TASKS FOR THIS EXERCISE -
1) Retype the hepatitis C settlement article word for word, beginning at "DENVER – All" and ending after "for the treatments.".
2) List each distinct month-and-year date in the article about the Colorado prisoners' hepatitis C settlement.
3) Continue the news article about the hepatitis C settlement for Colorado prisoners, starting after its last sentence.

READING TEXT -

= Beginning of Section =

DENVER – All of the 2,200 Colorado prisoners with chronic hepatitis C are expected to be treated for the infection and will no longer have to undergo drug and alcohol treatment before they are treated under a settlement finalized Wednesday between the ACLU of Colorado and the Colorado Department of Corrections.
The ACLU says that the DOC agreed to spend $41 million between now and June 2020 to help treat the prisoners. The DOC will spend $20.5 million for this fiscal year, which runs through June 2019 for the treatments.
After that, the DOC will have to request, and subsequently spend, another $20.5 million over the next fiscal year, which runs from July 2019 through June 2020, the ACLU said.
Also a part of the settlement, according to the ACLU, is the elimination of the requirement that inmates go through drug or alcohol treatment before they can be treated for the hepatitis infection. Prisoners also won’t be denied treatment because of discipline issues.

= End of Section =

RECORDS PROVIDED -
= Beginning of Section =

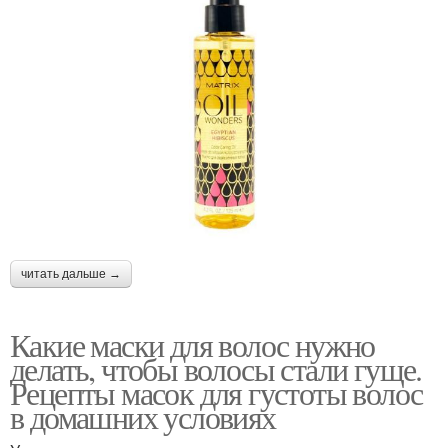
читать дальше →
Какие маски для волос нужно
делать, чтобы волосы стали гуще.
Рецепты масок для густоты волос
в домашних условиях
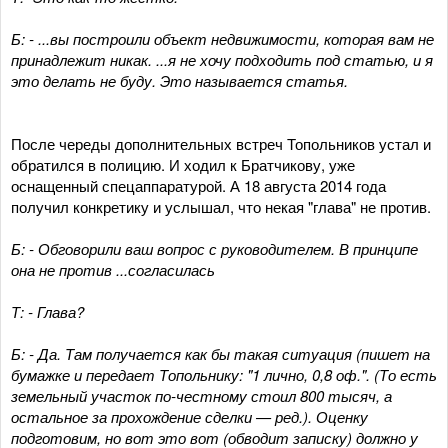
Б: - ...вы построили объект недвижимости, которая вам не
принадлежит никак. ...я не хочу подходить под статью, и я
это делать не буду. Это называется статья.
После череды дополнительных встреч Топольников устал и
обратился в полицию. И ходил к Братчикову, уже
оснащенный спецаппаратурой. А 18 августа 2014 года
получил конкретику и услышал, что некая "глава" не против.
Б: - Обговорили ваш вопрос с руководителем. В принципе
она не против ...согласилась
Т: - Глава?
Б: - Да. Там получается как бы такая ситуация (пишет на
бумажке и передает Топольнику: "1 лично, 0,8 оф.". (То есть
земельный участок по-честному стоил 800 тысяч, а
остальное за прохождение сделки — ред.). Оценку
подготовим, но вот это вот (обводит записку) должно у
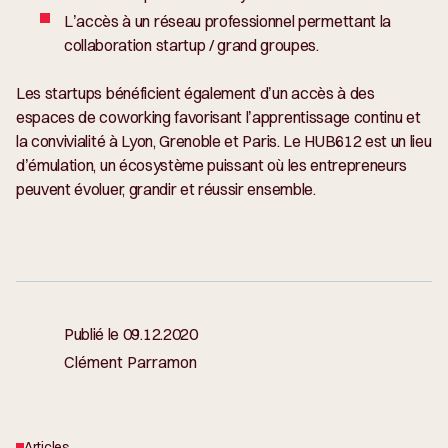
L’accès à un réseau professionnel permettant la
collaboration startup / grand groupes.
Les startups bénéficient également d’un accès à des
espaces de coworking favorisant l’apprentissage continu et
la convivialité à Lyon, Grenoble et Paris. Le HUB612 est un lieu
d’émulation, un écosystème puissant où les entrepreneurs
peuvent évoluer, grandir et réussir ensemble.
Publié le
09.12.2020
Clément Parramon
Articles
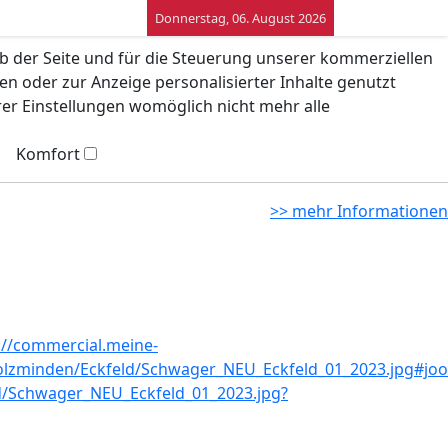
Donnerstag, 06. August 2026
eb der Seite und für die Steuerung unserer kommerziellen
n oder zur Anzeige personalisierter Inhalte genutzt
rer Einstellungen womöglich nicht mehr alle
Komfort
>> mehr Informationen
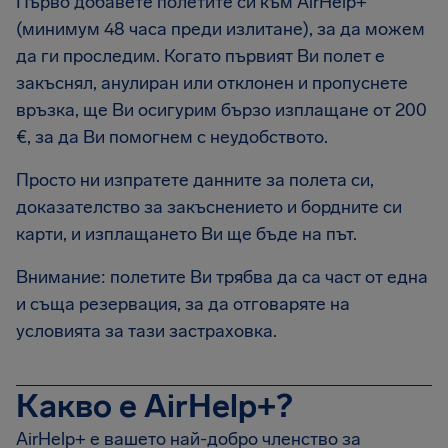
Първо добавете полетите си към AirHelp+
(минимум 48 часа преди излитане), за да можем
да ги проследим. Когато първият Ви полет е
закъснял, анулиран или отклонен и пропуснете
връзка, ще Ви осигурим бързо изплащане от 200
€, за да Ви помогнем с неудобството.
Просто ни изпратете данните за полета си,
доказателство за закъснението и бордните си
карти, и изплащането Ви ще бъде на път.
Внимание: полетите Ви трябва да са част от една
и съща резервация, за да отговаряте на
условията за тази застраховка.
Какво е AirHelp+?
AirHelp+ е вашето най-добро членство за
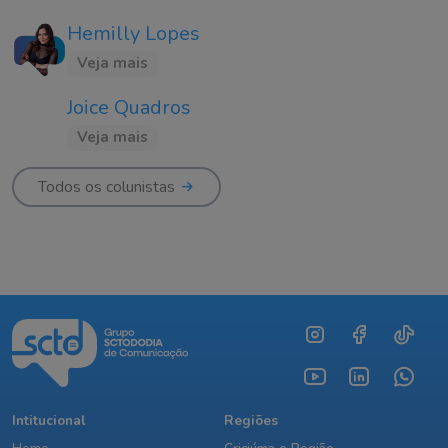
Hemilly Lopes
Veja mais
Joice Quadros
Veja mais
Todos os colunistas
Intitucional
Regiões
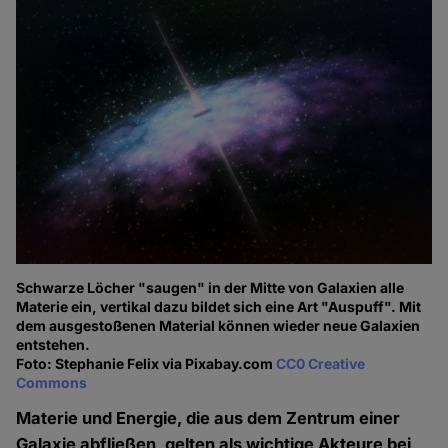
Schwarze Löcher "saugen" in der Mitte von Galaxien alle
Materie ein, vertikal dazu bildet sich eine Art "Auspuff". Mit
dem ausgestoßenen Material können wieder neue Galaxien
entstehen.
Foto: Stephanie Felix via Pixabay.com
CC0 Creative
Commons
Materie und Energie, die aus dem Zentrum einer
Galaxie abfließen, gelten als wichtige Akteure bei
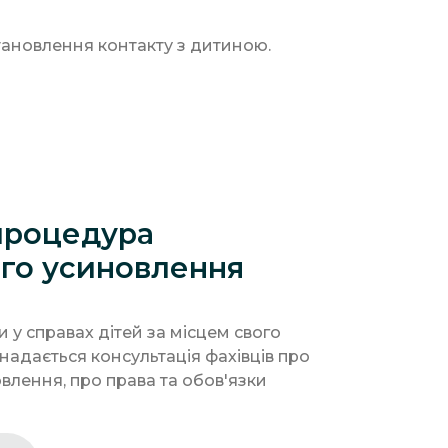
становлення контакту з дитиною.
процедура
ого усиновлення
и у справах дітей за місцем свого
надається консультація фахівців про
влення, про права та обов'язки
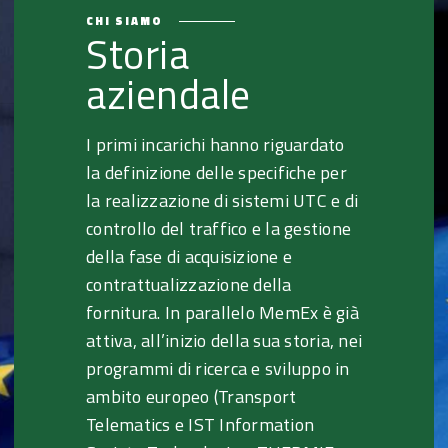
CHI SIAMO
Storia
aziendale
I primi incarichi hanno riguardato
la definizione delle specifiche per
la realizzazione di sistemi UTC e di
controllo del traffico e la gestione
della fase di acquisizione e
contrattualizzazione della
fornitura. In parallelo MemEx è già
attiva, all’inizio della sua storia, nei
programmi di ricerca e sviluppo in
ambito europeo (Transport
Telematics e IST Information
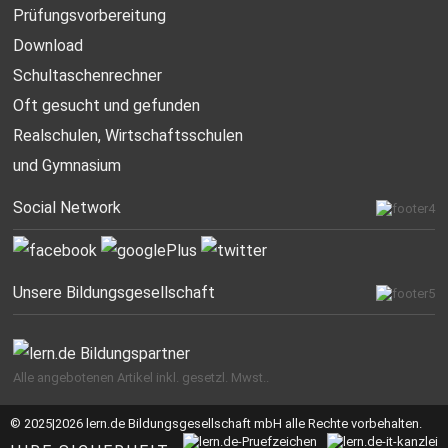
Prüfungsvorbereitung
Download
Schultaschenrechner
Oft gesucht
und gefunden
Realschulen,
Wirtschaftsschulen
und Gymnasium
Social Network
Unsere Bildungsgesellschaft
Alle angebotenen Artikel inkl. gesetzl. Mwst..
© 2025|2026 lern.de Bildungsgesellschaft mbH alle Rechte vorbehalten.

= End of Section =

RESPONSES PER TASK -
1)
DENVER – All of the 2,200 Colorado prisoners with chronic hepatitis C are expected to be treated for the infection and will no longer have to undergo drug and alcohol treatment before they are treated under a settlement finalized Wednesday between the ACLU of Colorado and the Colorado Department of Corrections.
The ACLU says that the DOC agreed to spend $41 million between now and June 2020 to help treat the prisoners. The DOC will spend $20.5 million for this fiscal year, which runs through June 2019 for the treatments.

2)
June 2020
June 2019
July 2019

3)
The DOC will also have to provide the ACLU with quarterly reports on hepatitis C in state prisons and how the treatment programs are faring, the ACLU said.
The settlement, which was approved Wednesday by the Colorado State Claims Board, comes more than a year after the ACLU sued in the U.S. District Court of Colorado on behalf of four inmates who had various stages of liver deterioration because of hepatitis C. Most are serving long sentences and have been hepatitis C-positive for more than a decade.
The organization claimed in its filing that “arbitrary” limits on which prisoners can receive new treatments—which can cure the virus in significantly less time than treatments allowed just a couple of years ago—were causing thousands of prisoners to suffer and even die.
“CDOC is deliberately choosing to allow additional CDOC prisoners to die from untreated [Hepatitis C],” the suit said.
The ACLU of Colorado says the settlement is the first in the U.S. that will lead to all of a state’s prisoners being treated for their hepatitis C infections. Hepatitis C is the most-prevalent blood-borne infectious virus in the U.S.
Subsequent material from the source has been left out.